Профессор прикрыл глаза, — случилось нечто туманное, у поэта закачалась кудрявая голова. Помедлив, Одинцов вновь взглянул вверх, на бежавшее, отбрасывающее на Москву скользящую тень низкое облако, и сердце его уравновесилось, — тайна была в мире, и все равно неведомого не осилить, хотя бы потому, что не хватит времени, его уже совсем не оставалось. И профессор даже обрадовался — все сразу и оборвется, и закончится. Вот и настал итог, и очень хорошо, — человек даже и не подозревает вначале о результатах, иначе нельзя было бы жить, но у всех ли так мерзко и мрачно? Не присутствует ли здесь особый смысл?
Глядя на людей вокруг и не видя их, он как-то попытался притушить остроту момента, ведь есть же кто-то, думал он, кто знает все и видит сейчас и путь Меньшенина, и его самого, сидящего вот здесь в центре Москвы.
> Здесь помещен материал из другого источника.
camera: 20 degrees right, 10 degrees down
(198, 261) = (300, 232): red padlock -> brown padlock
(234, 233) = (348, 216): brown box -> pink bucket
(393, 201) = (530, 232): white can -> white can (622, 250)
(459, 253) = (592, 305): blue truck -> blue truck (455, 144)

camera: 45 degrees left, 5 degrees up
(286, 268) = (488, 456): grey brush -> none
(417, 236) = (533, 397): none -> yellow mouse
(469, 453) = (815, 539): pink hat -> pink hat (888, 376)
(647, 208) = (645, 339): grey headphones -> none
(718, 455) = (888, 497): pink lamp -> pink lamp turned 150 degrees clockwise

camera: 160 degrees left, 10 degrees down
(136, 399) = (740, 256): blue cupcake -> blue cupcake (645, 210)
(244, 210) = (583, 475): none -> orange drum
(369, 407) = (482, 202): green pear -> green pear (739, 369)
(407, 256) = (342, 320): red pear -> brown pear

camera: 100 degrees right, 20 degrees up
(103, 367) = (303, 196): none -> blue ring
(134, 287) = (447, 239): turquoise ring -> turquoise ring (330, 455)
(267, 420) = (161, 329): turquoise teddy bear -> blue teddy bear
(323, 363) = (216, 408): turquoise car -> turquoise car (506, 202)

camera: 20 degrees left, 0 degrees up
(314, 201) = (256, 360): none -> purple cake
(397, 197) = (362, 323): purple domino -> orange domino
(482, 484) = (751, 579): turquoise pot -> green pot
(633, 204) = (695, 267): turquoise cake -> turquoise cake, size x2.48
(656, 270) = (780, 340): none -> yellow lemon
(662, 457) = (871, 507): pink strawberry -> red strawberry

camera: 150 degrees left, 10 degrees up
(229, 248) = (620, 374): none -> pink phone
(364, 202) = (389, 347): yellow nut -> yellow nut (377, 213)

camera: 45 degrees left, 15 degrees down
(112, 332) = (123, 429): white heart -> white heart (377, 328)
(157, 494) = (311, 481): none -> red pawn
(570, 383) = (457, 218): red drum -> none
Что же дальше?
Случайно взглянув в сторону, Одинцов увидел ярко освещенный вход в ресторан, и сразу почувствовал голод. Он не решился заходить в людный ресторан в сравнительно поздний час, — здесь можно было встретить кого угодно. Недовольно нахмурившись и поворчав, он вспомнил наконец нужный номер телефона, позвонил, и через час с небольшим они уже сидели с Климентием Яковлевичем Коротченко за уютным столиком в небольшом загородном ресторанчике, и знакомый официант, со странным именем и отчеством Фаддей Плутархович, с белоснежной салфеткой в руке, внимательно выслушав всегда щедрого клиента, казалось, тут же, словно по щучьему веленью, стал закидывать столик тарелками, вазочками, бутылками, графинчиками; они мгновенно и точно находили свои места на белоснежной скатерти, и профессор Коротченко одарил старого друга поощряющим взглядом и многозначительно сказал:
— Чудеса, коллега!
— Я здесь давний клиент, ничего особенного. Самое главное, надо начинать с горячих закусочек, вон как парит грибная селяночка, вот мы ее сейчас и пожалуем, — с готовностью пояснил Одинцов, повеселевшим глазом косясь на запотевший бок нарзанной бутылки, на явно в меру прохладный графинчик, на призывно блестевшие средиземноморским румянцем черные, крупные маслины; еще больше оживили ученого мужа крепкие, все как на подбор, попавшие в засол в самом беспорочном, младенческом возрасте боровички, сочившаяся янтарным жирком семужка с лимончиком, крупная, зернистая икорка в круглой хрустальной вазочке, — одним словом, многое явилось на сравнительно небольшом столике, и было из-за чего двум уставшим от жизненных бурь путникам прийти в хорошее расположение духа.
Одобрительно кивнув официанту, Одинцов поощрил его еще и многообещающей улыбкой, и тот, с достоинством наполнив из графина две усадистых рюмки, растаял.